#### INPUT:
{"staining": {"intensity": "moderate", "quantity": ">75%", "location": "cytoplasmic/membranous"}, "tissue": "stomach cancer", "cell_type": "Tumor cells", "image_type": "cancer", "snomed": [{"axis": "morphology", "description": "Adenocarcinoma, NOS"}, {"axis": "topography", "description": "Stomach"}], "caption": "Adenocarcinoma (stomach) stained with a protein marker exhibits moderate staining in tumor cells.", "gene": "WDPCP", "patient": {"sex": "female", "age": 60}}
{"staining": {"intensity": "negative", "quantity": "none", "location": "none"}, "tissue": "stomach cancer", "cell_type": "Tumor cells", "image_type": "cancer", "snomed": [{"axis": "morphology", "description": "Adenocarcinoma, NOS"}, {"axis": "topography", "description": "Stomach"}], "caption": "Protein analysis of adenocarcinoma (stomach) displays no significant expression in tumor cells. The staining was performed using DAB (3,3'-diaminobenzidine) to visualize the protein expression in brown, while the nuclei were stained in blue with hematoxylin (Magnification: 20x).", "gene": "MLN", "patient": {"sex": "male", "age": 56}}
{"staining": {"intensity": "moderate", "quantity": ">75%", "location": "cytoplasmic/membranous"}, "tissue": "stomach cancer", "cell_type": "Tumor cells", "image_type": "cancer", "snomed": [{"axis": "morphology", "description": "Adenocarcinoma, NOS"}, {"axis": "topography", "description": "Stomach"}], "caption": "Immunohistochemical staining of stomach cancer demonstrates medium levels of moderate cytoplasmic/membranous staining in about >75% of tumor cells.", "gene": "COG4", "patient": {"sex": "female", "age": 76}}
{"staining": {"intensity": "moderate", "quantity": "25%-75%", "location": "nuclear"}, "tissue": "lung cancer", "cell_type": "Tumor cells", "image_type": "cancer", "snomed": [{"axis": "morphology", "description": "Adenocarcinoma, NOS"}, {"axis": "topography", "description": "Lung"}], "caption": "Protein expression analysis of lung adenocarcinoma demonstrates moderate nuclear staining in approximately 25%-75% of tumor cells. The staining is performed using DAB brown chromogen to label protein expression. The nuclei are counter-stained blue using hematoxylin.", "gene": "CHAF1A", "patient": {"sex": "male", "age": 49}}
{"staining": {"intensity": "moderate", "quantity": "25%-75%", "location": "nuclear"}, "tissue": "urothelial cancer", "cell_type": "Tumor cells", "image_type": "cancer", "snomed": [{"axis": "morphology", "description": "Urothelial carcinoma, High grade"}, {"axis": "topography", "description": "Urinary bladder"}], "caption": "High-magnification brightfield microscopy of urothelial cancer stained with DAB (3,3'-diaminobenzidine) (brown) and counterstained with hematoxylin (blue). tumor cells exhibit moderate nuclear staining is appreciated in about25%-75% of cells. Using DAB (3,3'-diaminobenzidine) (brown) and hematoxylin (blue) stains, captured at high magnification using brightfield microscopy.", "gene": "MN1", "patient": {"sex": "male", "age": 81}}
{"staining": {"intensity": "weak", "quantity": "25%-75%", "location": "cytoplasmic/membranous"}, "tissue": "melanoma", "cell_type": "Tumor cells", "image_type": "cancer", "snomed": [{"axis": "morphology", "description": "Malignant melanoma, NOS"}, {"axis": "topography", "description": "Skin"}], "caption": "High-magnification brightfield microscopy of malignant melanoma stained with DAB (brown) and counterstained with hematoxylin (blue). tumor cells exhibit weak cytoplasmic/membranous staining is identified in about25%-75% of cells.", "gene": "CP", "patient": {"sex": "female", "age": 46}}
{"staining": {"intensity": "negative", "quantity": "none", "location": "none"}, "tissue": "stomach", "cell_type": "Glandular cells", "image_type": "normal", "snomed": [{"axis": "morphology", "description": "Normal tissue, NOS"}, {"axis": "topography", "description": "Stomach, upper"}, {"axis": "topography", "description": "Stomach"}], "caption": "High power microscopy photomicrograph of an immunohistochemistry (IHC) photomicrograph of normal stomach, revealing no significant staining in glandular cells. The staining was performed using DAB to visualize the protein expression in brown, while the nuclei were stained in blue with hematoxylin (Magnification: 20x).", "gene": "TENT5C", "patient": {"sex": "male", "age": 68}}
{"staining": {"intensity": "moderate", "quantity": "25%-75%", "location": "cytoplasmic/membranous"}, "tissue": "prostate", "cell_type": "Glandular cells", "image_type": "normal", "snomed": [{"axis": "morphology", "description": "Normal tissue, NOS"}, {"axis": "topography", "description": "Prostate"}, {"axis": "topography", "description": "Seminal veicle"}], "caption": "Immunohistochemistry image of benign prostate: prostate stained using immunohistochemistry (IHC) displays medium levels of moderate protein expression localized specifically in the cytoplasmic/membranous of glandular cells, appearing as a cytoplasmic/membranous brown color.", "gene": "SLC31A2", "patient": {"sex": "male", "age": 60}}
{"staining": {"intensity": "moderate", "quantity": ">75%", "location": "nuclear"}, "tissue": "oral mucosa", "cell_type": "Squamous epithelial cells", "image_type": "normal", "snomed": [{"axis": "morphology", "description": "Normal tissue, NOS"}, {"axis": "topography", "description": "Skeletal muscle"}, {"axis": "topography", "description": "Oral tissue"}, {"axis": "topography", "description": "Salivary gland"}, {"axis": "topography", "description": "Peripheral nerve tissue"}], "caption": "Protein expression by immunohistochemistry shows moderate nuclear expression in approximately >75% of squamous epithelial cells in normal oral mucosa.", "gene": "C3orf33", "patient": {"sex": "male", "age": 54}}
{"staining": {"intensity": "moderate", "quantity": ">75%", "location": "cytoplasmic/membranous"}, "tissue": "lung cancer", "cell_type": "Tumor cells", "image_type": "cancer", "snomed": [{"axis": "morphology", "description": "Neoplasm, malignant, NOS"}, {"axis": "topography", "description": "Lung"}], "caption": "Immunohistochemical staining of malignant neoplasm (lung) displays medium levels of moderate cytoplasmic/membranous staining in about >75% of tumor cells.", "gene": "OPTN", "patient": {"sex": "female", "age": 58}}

#### YOUR OBJECTIVE:
Write out every line of the material again, exactly as it reads.

#### REPLY TO THE TASK:
{"staining": {"intensity": "moderate", "quantity": ">75%", "location": "cytoplasmic/membranous"}, "tissue": "stomach cancer", "cell_type": "Tumor cells", "image_type": "cancer", "snomed": [{"axis": "morphology", "description": "Adenocarcinoma, NOS"}, {"axis": "topography", "description": "Stomach"}], "caption": "Adenocarcinoma (stomach) stained with a protein marker exhibits moderate staining in tumor cells.", "gene": "WDPCP", "patient": {"sex": "female", "age": 60}}
{"staining": {"intensity": "negative", "quantity": "none", "location": "none"}, "tissue": "stomach cancer", "cell_type": "Tumor cells", "image_type": "cancer", "snomed": [{"axis": "morphology", "description": "Adenocarcinoma, NOS"}, {"axis": "topography", "description": "Stomach"}], "caption": "Protein analysis of adenocarcinoma (stomach) displays no significant expression in tumor cells. The staining was performed using DAB (3,3'-diaminobenzidine) to visualize the protein expression in brown, while the nuclei were stained in blue with hematoxylin (Magnification: 20x).", "gene": "MLN", "patient": {"sex": "male", "age": 56}}
{"staining": {"intensity": "moderate", "quantity": ">75%", "location": "cytoplasmic/membranous"}, "tissue": "stomach cancer", "cell_type": "Tumor cells", "image_type": "cancer", "snomed": [{"axis": "morphology", "description": "Adenocarcinoma, NOS"}, {"axis": "topography", "description": "Stomach"}], "caption": "Immunohistochemical staining of stomach cancer demonstrates medium levels of moderate cytoplasmic/membranous staining in about >75% of tumor cells.", "gene": "COG4", "patient": {"sex": "female", "age": 76}}
{"staining": {"intensity": "moderate", "quantity": "25%-75%", "location": "nuclear"}, "tissue": "lung cancer", "cell_type": "Tumor cells", "image_type": "cancer", "snomed": [{"axis": "morphology", "description": "Adenocarcinoma, NOS"}, {"axis": "topography", "description": "Lung"}], "caption": "Protein expression analysis of lung adenocarcinoma demonstrates moderate nuclear staining in approximately 25%-75% of tumor cells. The staining is performed using DAB brown chromogen to label protein expression. The nuclei are counter-stained blue using hematoxylin.", "gene": "CHAF1A", "patient": {"sex": "male", "age": 49}}
{"staining": {"intensity": "moderate", "quantity": "25%-75%", "location": "nuclear"}, "tissue": "urothelial cancer", "cell_type": "Tumor cells", "image_type": "cancer", "snomed": [{"axis": "morphology", "description": "Urothelial carcinoma, High grade"}, {"axis": "topography", "description": "Urinary bladder"}], "caption": "High-magnification brightfield microscopy of urothelial cancer stained with DAB (3,3'-diaminobenzidine) (brown) and counterstained with hematoxylin (blue). tumor cells exhibit moderate nuclear staining is appreciated in about25%-75% of cells. Using DAB (3,3'-diaminobenzidine) (brown) and hematoxylin (blue) stains, captured at high magnification using brightfield microscopy.", "gene": "MN1", "patient": {"sex": "male", "age": 81}}
{"staining": {"intensity": "weak", "quantity": "25%-75%", "location": "cytoplasmic/membranous"}, "tissue": "melanoma", "cell_type": "Tumor cells", "image_type": "cancer", "snomed": [{"axis": "morphology", "description": "Malignant melanoma, NOS"}, {"axis": "topography", "description": "Skin"}], "caption": "High-magnification brightfield microscopy of malignant melanoma stained with DAB (brown) and counterstained with hematoxylin (blue). tumor cells exhibit weak cytoplasmic/membranous staining is identified in about25%-75% of cells.", "gene": "CP", "patient": {"sex": "female", "age": 46}}
{"staining": {"intensity": "negative", "quantity": "none", "location": "none"}, "tissue": "stomach", "cell_type": "Glandular cells", "image_type": "normal", "snomed": [{"axis": "morphology", "description": "Normal tissue, NOS"}, {"axis": "topography", "description": "Stomach, upper"}, {"axis": "topography", "description": "Stomach"}], "caption": "High power microscopy photomicrograph of an immunohistochemistry (IHC) photomicrograph of normal stomach, revealing no significant staining in glandular cells. The staining was performed using DAB to visualize the protein expression in brown, while the nuclei were stained in blue with hematoxylin (Magnification: 20x).", "gene": "TENT5C", "patient": {"sex": "male", "age": 68}}
{"staining": {"intensity": "moderate", "quantity": "25%-75%", "location": "cytoplasmic/membranous"}, "tissue": "prostate", "cell_type": "Glandular cells", "image_type": "normal", "snomed": [{"axis": "morphology", "description": "Normal tissue, NOS"}, {"axis": "topography", "description": "Prostate"}, {"axis": "topography", "description": "Seminal veicle"}], "caption": "Immunohistochemistry image of benign prostate: prostate stained using immunohistochemistry (IHC) displays medium levels of moderate protein expression localized specifically in the cytoplasmic/membranous of glandular cells, appearing as a cytoplasmic/membranous brown color.", "gene": "SLC31A2", "patient": {"sex": "male", "age": 60}}
{"staining": {"intensity": "moderate", "quantity": ">75%", "location": "nuclear"}, "tissue": "oral mucosa", "cell_type": "Squamous epithelial cells", "image_type": "normal", "snomed": [{"axis": "morphology", "description": "Normal tissue, NOS"}, {"axis": "topography", "description": "Skeletal muscle"}, {"axis": "topography", "description": "Oral tissue"}, {"axis": "topography", "description": "Salivary gland"}, {"axis": "topography", "description": "Peripheral nerve tissue"}], "caption": "Protein expression by immunohistochemistry shows moderate nuclear expression in approximately >75% of squamous epithelial cells in normal oral mucosa.", "gene": "C3orf33", "patient": {"sex": "male", "age": 54}}
{"staining": {"intensity": "moderate", "quantity": ">75%", "location": "cytoplasmic/membranous"}, "tissue": "lung cancer", "cell_type": "Tumor cells", "image_type": "cancer", "snomed": [{"axis": "morphology", "description": "Neoplasm, malignant, NOS"}, {"axis": "topography", "description": "Lung"}], "caption": "Immunohistochemical staining of malignant neoplasm (lung) displays medium levels of moderate cytoplasmic/membranous staining in about >75% of tumor cells.", "gene": "OPTN", "patient": {"sex": "female", "age": 58}}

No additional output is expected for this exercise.